Re: [protobuf] Re: Some great work!

2011-08-03 Thread Alex Ruiz
Hi Ben,

I'll take a look at your grammar. Many thanks!

I'd suggest to move any conversations regarding the new Eclipse
plug-in to its own mailing list:
http://groups.google.com/group/protobuf-dt . This way we don't spam
non-Eclipse users :)

Cheers,
-Alex

On Wed, Aug 3, 2011 at 4:15 PM, Benjamin Wright compuware...@gmail.com wrote:
 Alex:

 Thanks for pointing me to the right place on import paths, next time I'll
 RTFM ;-)

 Enum Values are supported, but Enum Value Options are not... at least as far
 as i can tell.  (I'll have to check more closely tomorrow)

 As far as supporting custom options goes, I have some experience in that
 front as I had to support them for what I was doing.  They were by far the
 hardest part to build into the grammar and I never quite got it working
 right.  The best I managed was to have five separate sets of rules, one for
 each type of custom option (field, enum, enum value, message, file)...

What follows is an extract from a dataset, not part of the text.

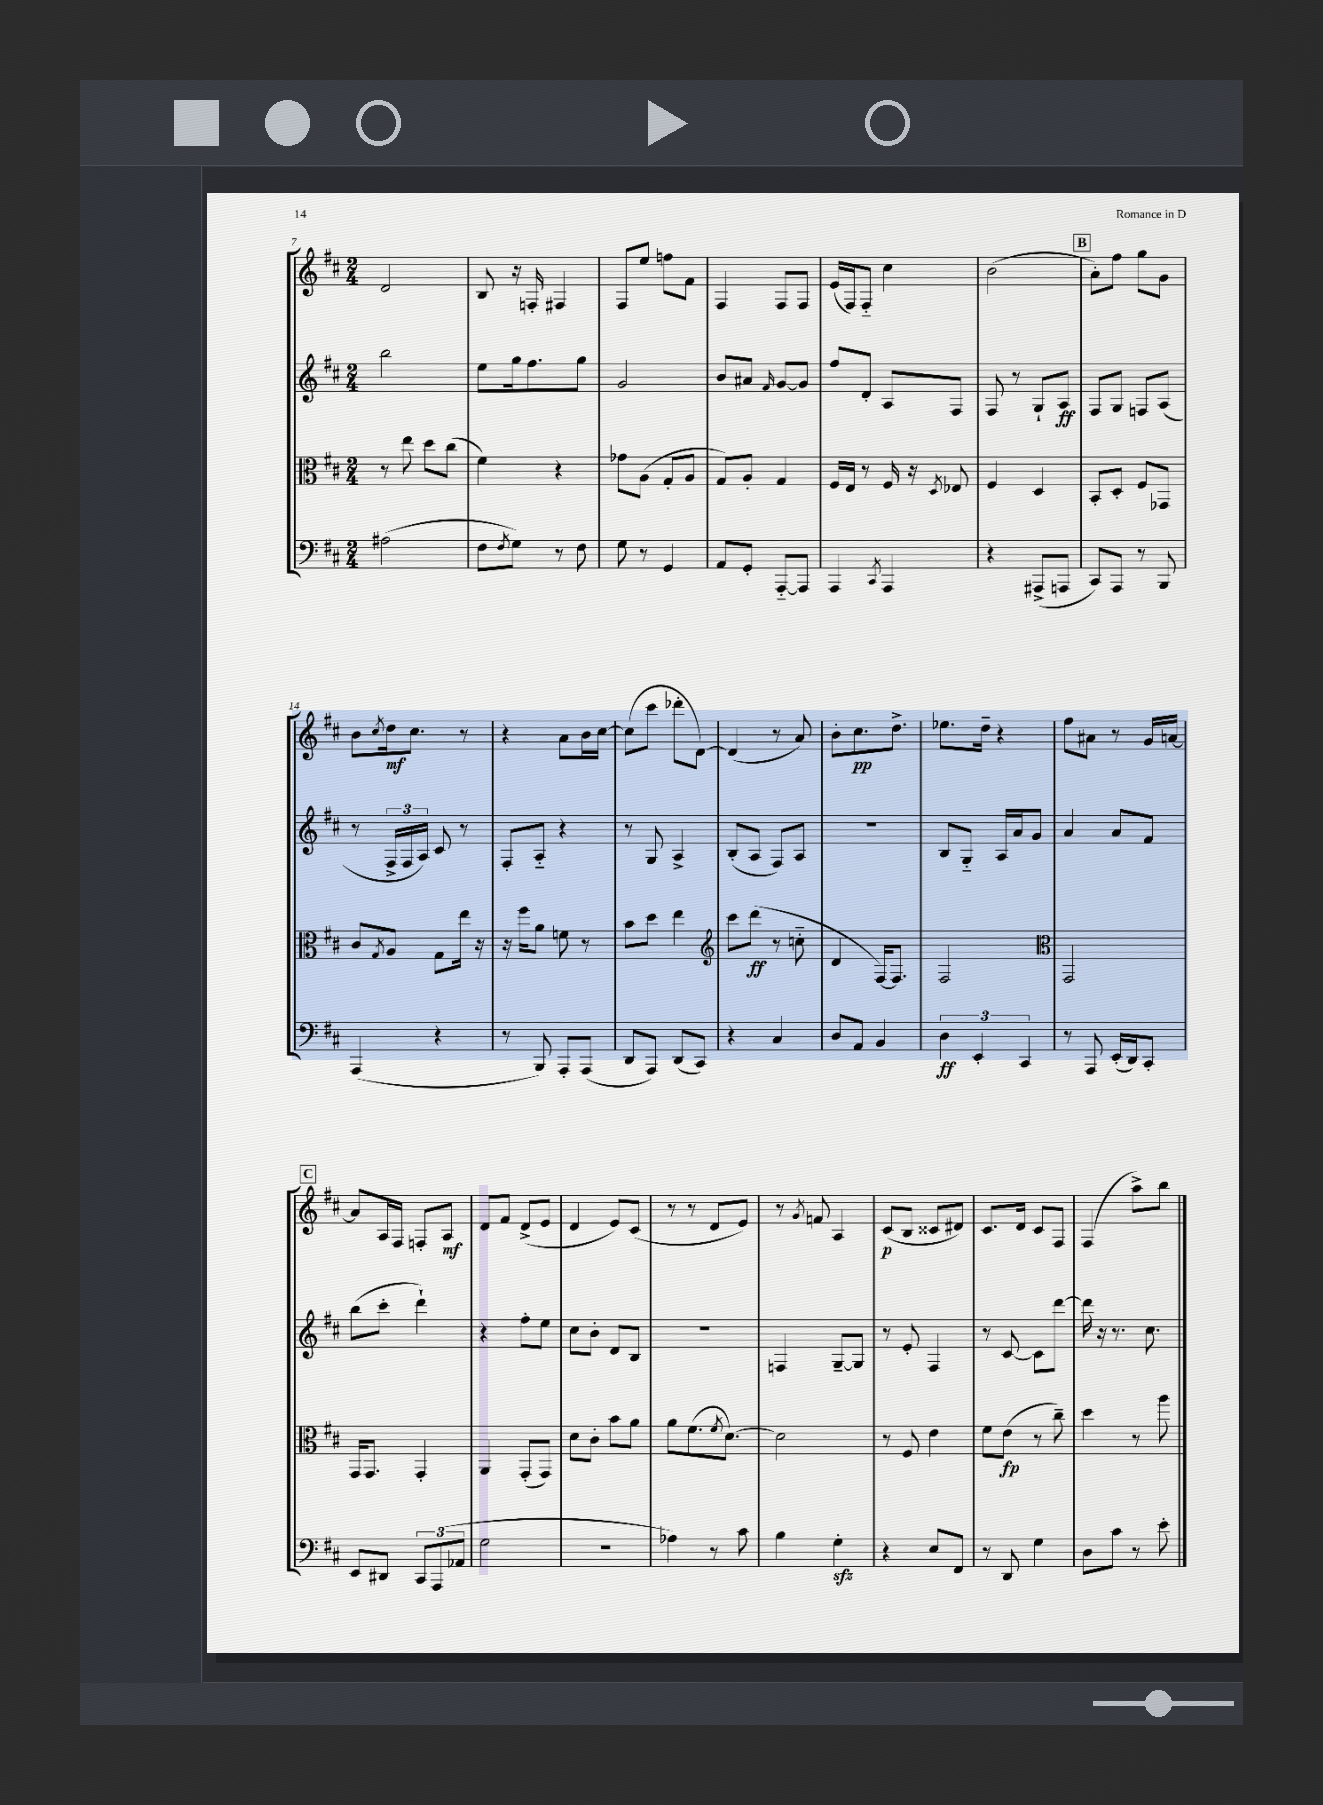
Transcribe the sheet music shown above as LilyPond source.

 I've attached what I came up with for an XText grammar in case it gives you
 any ideas on how to better handle it.  The two things I never quite settled
 were:

 1)  How to handle enumation namespaces between enum value declarations and
 usage of those values in custom options.  The namespace in proto is global,
 but XText grammar expects the ID to be qualified when used in another scope
 (while the compiler does not)... I suspect I just don't have a good enough
 grasp of XText to solve that problem.  To support enumeration values i ended
 up putting the enum values at the top level by not having them be part of
 the the enum production.

 2)  How to validate the values of custom options... I left this as simply
 either a MessageOption or a DirectOption, where the Message option is
 constrained to the structure (but not valid contents) of a TextFormat
 protocol buffer, and the Direct option is any of int, float, ID, etc...

 This could be taken further to handle each unique syntax type separately but
 it seems very inelegant and I was hoping to figure out something better
 before releasing anything (which I won't with now anyway as this is clearly
 the project that should move forward).

 One possibility that i was leaning towards that could solve both of these
 problems was to allow validation of option fields to fall on the compiler
 itself...
 The XText API allows for secondary validation to occur, and the compiler
 provides line and character numbers in it's output... presumably you could
 just run the exe through java and capture  parse the System.out stream to
 determine any syntax errors not caught directly by the grammar.  I did not
 have the compiler integrated but these plugins do - so it would seem this
 might not be that difficult to pull in.
 The downside of this option being that it will not provide auto-complete or
 other built in features of XText automatically - although to some extent
 that could be made up for with more custom code.